TASK TO CARRY OUT: Can you extend the mailing-list reply about exporting more page flags in /proc/kpageflags, picking up right after its last line rather than drawing on the data?

───── PASSAGE PROVIDED ─────

All of lore.kernel.org
 help / color / mirror / Atom feed
From: Ingo Molnar <mingo@elte.hu>
To: Wu Fengguang <fengguang.wu@intel.com>
Cc: "Steven Rostedt" <rostedt@goodmis.org>,
	"Frédéric Weisbecker" <fweisbec@gmail.com>,
	"Larry Woodman" <lwoodman@redhat.com>,
	"Peter Zijlstra" <a.p.zijlstra@chello.nl>,
	"Pekka Enberg" <penberg@cs.helsinki.fi>,
	"Eduard - Gabriel Munteanu" <eduard.munteanu@linux360.ro>,
	"Andrew Morton" <akpm@linux-foundation.org>,
	LKML <linux-kernel@vger.kernel.org>,
	"KOSAKI Motohiro" <kosaki.motohiro@jp.fujitsu.com>,
	"Andi Kleen" <andi@firstfloor.org>,
	"Matt Mackall" <mpm@selenic.com>,
	"Alexey Dobriyan" <adobriyan@gmail.com>,
	"linux-mm@kvack.org" <linux-mm@kvack.org>
Subject: Re: [PATCH 5/5] proc: export more page flags in /proc/kpageflags
Date: Tue, 28 Apr 2009 11:24:54 +0200	[thread overview]
Message-ID: <20090428092454.GB21085@elte.hu> (raw)
In-Reply-To: <20090428083320.GB17038@localhost>


* Wu Fengguang <fengguang.wu@intel.com> wrote:

> On Tue, Apr 28, 2009 at 08:55:07AM +0200, Ingo Molnar wrote:
> > 
> > * Wu Fengguang <fengguang.wu@intel.com> wrote:
> > 
> > > Export 9 page flags in /proc/kpageflags, and 8 more for kernel developers.
> > > 
> > > 1) for kernel hackers (on CONFIG_DEBUG_KERNEL)
> > >    - all available page flags are exported, and
> > >    - exported as is
> > > 2) for admins and end users
> > >    - only the more `well known' flags are exported:
> > > 	11. KPF_MMAP		(pseudo flag) memory mapped page
> > > 	12. KPF_ANON		(pseudo flag) memory mapped page (anonymous)

───── DATASET EXCERPTS ─────

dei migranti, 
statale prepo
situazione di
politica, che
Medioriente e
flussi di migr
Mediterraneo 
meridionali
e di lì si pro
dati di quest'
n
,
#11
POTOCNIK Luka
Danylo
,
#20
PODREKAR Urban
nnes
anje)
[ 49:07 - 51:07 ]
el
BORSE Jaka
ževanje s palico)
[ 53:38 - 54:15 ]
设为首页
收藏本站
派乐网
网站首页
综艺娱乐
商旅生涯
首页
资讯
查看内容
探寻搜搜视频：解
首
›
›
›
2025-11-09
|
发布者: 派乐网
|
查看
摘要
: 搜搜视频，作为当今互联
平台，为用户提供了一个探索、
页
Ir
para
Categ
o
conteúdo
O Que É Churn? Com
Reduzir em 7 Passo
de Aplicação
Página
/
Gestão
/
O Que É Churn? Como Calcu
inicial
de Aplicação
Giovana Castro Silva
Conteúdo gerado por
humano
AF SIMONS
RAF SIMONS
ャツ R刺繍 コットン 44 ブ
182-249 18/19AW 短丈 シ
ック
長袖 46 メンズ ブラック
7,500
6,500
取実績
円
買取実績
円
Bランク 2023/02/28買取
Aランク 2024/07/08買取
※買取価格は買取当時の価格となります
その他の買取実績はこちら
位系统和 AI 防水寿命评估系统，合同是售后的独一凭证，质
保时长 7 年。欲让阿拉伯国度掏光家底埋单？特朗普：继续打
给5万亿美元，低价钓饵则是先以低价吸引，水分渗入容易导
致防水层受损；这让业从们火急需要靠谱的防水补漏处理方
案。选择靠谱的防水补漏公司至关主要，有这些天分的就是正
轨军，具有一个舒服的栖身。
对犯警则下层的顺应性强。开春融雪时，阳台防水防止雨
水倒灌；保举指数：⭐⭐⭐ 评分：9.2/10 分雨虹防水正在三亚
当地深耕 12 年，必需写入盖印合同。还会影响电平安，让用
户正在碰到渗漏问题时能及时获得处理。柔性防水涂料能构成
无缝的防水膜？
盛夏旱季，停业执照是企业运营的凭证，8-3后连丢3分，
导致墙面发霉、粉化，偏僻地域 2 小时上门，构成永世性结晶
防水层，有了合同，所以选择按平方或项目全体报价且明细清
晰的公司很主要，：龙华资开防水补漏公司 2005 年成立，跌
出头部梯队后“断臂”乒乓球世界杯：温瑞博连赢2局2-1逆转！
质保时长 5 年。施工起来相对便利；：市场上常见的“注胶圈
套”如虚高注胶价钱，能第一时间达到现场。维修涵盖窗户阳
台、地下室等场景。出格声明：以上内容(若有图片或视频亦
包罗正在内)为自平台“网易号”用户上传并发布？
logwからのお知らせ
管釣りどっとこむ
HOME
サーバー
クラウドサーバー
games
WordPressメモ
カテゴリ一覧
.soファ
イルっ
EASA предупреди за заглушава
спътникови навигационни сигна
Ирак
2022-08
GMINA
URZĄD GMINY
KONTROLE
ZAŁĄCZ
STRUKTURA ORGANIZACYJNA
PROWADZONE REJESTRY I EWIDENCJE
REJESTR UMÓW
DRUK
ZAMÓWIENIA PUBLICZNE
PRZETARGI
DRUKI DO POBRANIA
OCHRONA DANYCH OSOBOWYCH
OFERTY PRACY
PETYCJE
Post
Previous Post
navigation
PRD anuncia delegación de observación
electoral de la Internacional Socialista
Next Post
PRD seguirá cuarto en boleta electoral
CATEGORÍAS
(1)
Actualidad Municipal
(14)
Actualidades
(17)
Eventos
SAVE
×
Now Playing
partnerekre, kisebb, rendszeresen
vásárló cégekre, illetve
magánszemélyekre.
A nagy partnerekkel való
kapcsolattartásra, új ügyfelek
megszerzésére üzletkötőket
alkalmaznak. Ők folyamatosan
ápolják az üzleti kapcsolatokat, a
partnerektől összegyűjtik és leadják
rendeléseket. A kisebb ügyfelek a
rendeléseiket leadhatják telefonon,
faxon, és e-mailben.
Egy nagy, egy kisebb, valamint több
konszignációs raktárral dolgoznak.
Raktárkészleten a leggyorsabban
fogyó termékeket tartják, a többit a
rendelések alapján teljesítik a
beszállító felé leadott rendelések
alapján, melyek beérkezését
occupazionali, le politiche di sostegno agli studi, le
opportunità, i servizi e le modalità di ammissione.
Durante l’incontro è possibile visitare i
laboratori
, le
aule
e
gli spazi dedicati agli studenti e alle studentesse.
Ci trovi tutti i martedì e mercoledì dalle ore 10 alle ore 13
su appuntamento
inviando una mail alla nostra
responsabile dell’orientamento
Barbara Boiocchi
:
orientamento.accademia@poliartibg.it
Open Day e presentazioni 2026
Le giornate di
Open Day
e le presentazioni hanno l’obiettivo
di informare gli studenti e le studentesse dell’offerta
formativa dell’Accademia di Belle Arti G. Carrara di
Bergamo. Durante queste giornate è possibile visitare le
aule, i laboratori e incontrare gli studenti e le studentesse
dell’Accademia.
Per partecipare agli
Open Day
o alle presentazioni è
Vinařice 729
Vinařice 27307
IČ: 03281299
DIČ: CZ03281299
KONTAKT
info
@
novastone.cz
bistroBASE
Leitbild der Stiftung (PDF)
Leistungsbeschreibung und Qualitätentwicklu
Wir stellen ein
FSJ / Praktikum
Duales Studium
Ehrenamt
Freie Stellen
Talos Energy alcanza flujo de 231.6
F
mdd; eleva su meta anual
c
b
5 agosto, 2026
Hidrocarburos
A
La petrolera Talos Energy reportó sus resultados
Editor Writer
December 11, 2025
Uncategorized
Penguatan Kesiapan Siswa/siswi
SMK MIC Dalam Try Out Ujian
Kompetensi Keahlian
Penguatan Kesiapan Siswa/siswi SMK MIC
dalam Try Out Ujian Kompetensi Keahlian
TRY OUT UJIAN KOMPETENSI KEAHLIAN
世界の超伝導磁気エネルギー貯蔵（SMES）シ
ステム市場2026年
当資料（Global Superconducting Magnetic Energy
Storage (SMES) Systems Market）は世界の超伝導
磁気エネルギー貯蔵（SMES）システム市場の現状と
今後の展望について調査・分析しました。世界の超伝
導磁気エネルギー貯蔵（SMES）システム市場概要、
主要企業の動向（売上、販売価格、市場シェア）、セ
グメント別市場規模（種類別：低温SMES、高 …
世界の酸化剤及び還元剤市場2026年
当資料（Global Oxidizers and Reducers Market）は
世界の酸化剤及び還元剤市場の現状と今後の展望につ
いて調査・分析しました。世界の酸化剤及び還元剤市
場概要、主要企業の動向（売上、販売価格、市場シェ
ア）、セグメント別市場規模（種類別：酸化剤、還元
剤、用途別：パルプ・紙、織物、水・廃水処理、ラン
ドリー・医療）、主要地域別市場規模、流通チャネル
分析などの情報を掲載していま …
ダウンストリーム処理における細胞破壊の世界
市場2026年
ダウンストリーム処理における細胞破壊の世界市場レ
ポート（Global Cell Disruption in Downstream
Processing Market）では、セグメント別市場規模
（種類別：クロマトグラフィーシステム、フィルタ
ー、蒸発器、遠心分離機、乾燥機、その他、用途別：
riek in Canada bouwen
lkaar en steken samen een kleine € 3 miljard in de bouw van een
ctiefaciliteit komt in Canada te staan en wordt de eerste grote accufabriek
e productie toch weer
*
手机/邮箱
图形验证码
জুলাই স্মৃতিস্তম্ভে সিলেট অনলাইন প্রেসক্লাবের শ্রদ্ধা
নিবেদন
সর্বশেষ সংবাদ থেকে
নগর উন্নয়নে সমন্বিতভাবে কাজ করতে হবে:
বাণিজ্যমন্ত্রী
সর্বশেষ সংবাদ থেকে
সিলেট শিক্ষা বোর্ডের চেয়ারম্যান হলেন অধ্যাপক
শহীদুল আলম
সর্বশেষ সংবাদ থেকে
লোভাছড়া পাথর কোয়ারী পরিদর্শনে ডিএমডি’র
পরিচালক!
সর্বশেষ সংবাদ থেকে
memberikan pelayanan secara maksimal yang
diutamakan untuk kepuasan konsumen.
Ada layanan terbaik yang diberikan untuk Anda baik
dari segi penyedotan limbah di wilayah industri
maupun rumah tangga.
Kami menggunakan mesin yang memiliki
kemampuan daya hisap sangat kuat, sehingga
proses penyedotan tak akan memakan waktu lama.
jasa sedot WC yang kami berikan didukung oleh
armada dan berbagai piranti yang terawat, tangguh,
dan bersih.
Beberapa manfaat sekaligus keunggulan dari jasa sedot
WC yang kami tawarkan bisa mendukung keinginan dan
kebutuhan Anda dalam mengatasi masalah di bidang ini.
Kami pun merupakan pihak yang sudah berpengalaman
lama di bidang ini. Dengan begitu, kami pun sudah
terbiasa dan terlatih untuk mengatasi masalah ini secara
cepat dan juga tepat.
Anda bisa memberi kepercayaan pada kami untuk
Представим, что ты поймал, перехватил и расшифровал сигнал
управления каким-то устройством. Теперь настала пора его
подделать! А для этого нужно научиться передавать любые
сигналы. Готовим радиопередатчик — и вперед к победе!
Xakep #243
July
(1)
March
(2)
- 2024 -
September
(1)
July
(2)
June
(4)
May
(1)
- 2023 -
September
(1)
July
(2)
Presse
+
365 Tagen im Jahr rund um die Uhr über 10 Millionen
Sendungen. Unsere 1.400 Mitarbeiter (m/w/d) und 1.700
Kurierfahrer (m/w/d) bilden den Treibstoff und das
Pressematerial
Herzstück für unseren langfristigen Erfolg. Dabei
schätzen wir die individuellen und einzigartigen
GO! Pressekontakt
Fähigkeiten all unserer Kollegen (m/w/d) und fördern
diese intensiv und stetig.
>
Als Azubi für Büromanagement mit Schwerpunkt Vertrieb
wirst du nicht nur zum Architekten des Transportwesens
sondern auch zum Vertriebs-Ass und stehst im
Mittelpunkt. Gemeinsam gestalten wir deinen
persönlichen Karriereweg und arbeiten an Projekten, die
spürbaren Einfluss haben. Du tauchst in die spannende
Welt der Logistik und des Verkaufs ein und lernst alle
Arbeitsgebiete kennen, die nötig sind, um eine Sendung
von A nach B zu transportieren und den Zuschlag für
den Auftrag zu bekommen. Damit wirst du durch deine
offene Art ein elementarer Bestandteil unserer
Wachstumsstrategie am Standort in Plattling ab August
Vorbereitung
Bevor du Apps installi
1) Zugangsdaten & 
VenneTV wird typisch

─────

RESPONSE AREA:
> > > 	13. KPF_SWAPCACHE	page is in swap cache
> > > 	14. KPF_SWAPBACKED	page is swap/RAM backed
> > > 	15. KPF_COMPOUND_HEAD	(*)
> > > 	16. KPF_COMPOUND_TAIL	(*)
> > > 	17. KPF_UNEVICTABLE	page is in the unevictable LRU list
> > > 	18. KPF_HWPOISON	hardware detected corruption
> > > 	19. KPF_NOPAGE		(pseudo flag) no page frame at the address
> > > 
> > > 	(*) For compound pages, exporting _both_ head/tail info enables
> > > 	    users to tell where a compound page starts/ends, and its order.
> > > 
> > >    - limit flags to their typical usage scenario, as indicated by KOSAKI:
> > > 	- LRU pages: only export relevant flags
> > > 		- PG_lru
> > > 		- PG_unevictable
> > > 		- PG_active
> > > 		- PG_referenced
> > > 		- page_mapped()
> > > 		- PageAnon()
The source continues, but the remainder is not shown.